8 – Jak omijasz overthinking (kiedy za bardzo kombinujemy, myślimy przy tak naprawdę prostych decyzjach – mój komentarz) i FPS (Fancy Play Syndrome, czyli kiedy zaczynamy grać trochę „na pałę”, nazbyt kreatywnie, zazwyczaj z powodu nudy no przynajmniej ja tak mam) jednocześnie pozostając kreatywnym i gotowym na dostosowanie się do przeciwnika?
Nasunął mi się przykład z gry 6-max. Rozmawiałem z moim kolegą z mieszkania o tym, że sporo graczy 6-max blefuje poprzez 4-bety. Można powiedzieć, że panuje nawet taka moda na to. Ale gracze nie potrafią się do tego odpowiednio dostosować, zwłaszcza kiedy grają na zbyt wielu stołach. Kończą zazwyczaj 5-betem all-in, nawet ze słabiutką ręką. Myślą sobie, że ten ktoś musi blefować, kiedy często tak naprawdę sytuacja kompletnie wyklucza sens blefu.
W HUSNG bycie kreatywnym bez nadmiernego kombinowania to po prostu stworzenie dla przeciwnika sytuacji, w których nie czuje się on komfortowo.
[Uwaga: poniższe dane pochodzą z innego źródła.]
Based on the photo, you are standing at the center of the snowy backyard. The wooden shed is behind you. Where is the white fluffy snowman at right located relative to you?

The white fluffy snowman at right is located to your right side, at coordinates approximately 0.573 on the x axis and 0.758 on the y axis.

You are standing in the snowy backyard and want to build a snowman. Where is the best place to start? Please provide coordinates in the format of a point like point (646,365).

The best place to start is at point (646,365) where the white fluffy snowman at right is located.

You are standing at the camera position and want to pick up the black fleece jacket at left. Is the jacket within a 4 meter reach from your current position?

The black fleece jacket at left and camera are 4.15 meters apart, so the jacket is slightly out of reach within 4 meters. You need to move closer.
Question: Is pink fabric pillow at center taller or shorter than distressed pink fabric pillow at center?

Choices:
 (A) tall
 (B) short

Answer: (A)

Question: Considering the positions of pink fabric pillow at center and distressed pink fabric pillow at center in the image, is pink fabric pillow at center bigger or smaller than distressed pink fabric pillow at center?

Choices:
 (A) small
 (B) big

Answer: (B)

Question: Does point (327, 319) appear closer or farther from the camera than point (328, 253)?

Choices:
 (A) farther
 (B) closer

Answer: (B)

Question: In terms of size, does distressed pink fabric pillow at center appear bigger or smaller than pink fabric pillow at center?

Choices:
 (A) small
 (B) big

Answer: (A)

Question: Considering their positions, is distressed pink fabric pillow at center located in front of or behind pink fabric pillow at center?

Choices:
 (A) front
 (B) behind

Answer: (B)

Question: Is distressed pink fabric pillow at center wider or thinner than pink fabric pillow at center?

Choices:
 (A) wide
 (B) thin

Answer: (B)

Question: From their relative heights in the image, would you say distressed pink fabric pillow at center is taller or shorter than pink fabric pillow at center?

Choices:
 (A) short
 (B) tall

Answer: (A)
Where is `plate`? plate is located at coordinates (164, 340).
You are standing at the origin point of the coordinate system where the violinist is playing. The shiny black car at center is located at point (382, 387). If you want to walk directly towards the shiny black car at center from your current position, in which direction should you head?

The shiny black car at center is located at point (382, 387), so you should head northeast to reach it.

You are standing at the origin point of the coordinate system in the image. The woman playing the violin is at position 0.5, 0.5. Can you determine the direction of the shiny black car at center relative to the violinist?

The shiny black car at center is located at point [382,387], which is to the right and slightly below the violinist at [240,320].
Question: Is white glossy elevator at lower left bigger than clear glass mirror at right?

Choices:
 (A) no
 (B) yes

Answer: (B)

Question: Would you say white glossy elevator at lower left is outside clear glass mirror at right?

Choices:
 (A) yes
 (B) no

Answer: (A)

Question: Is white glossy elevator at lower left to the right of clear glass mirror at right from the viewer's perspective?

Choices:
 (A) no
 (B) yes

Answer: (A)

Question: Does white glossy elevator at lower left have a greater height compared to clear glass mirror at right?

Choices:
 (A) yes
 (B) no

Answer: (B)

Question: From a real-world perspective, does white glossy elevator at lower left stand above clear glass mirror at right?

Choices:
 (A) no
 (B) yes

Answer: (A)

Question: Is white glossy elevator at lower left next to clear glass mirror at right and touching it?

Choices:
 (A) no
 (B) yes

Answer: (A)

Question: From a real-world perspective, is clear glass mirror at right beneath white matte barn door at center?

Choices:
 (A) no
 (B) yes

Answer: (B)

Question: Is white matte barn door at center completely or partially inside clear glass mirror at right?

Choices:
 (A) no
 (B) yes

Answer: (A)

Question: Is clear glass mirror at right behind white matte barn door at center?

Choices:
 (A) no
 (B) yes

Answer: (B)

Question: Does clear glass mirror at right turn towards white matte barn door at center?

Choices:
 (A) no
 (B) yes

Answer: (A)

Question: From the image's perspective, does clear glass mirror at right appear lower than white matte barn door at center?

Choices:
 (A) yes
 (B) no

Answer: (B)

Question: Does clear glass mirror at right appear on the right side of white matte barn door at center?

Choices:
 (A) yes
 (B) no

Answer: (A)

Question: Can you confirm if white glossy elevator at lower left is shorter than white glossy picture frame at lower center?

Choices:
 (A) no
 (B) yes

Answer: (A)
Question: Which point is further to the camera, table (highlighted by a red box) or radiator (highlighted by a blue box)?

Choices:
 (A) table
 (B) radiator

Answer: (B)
Można to robić poprzez nietypowe rozegrania ręki, wielkość betowania itp. Jest sporo sposobów manipulowania, zwłaszcza poprzez wielkość betów. Weźmy na przykład, że masz KQ. Efektywny stack wynosi 1000, a blindy 25-50. Villain limpuje 22 z zamiarem all-ina, bo zauważył, że Ty z BB raisowałeś 3x sporo jego limpów. Ale Ty dla odmiany zaraisowałeś tym razem 2x. On w tej chwili jest skonsternowany i zastanawia się „On minraisuje monstera czy connectory typu JT? Czy w takiej sytuacji powinienem all-inować? To będzie duży overbet, więc lepiej tylko sprawdzę”. Sprawdza, po czym nie trafił nic na flopie. Ty cbetujesz i zgarniasz pulę 200. W tej sytuacji jeśli dobierzesz właściwy zakres do 2x minraise, on będzie miał problem z zagrywaniem swojego limp/all-in i zrobi to tylko z mocnymi rękami ze względu na niekorzystny stosunek ryzyka do potencjalnego zysku.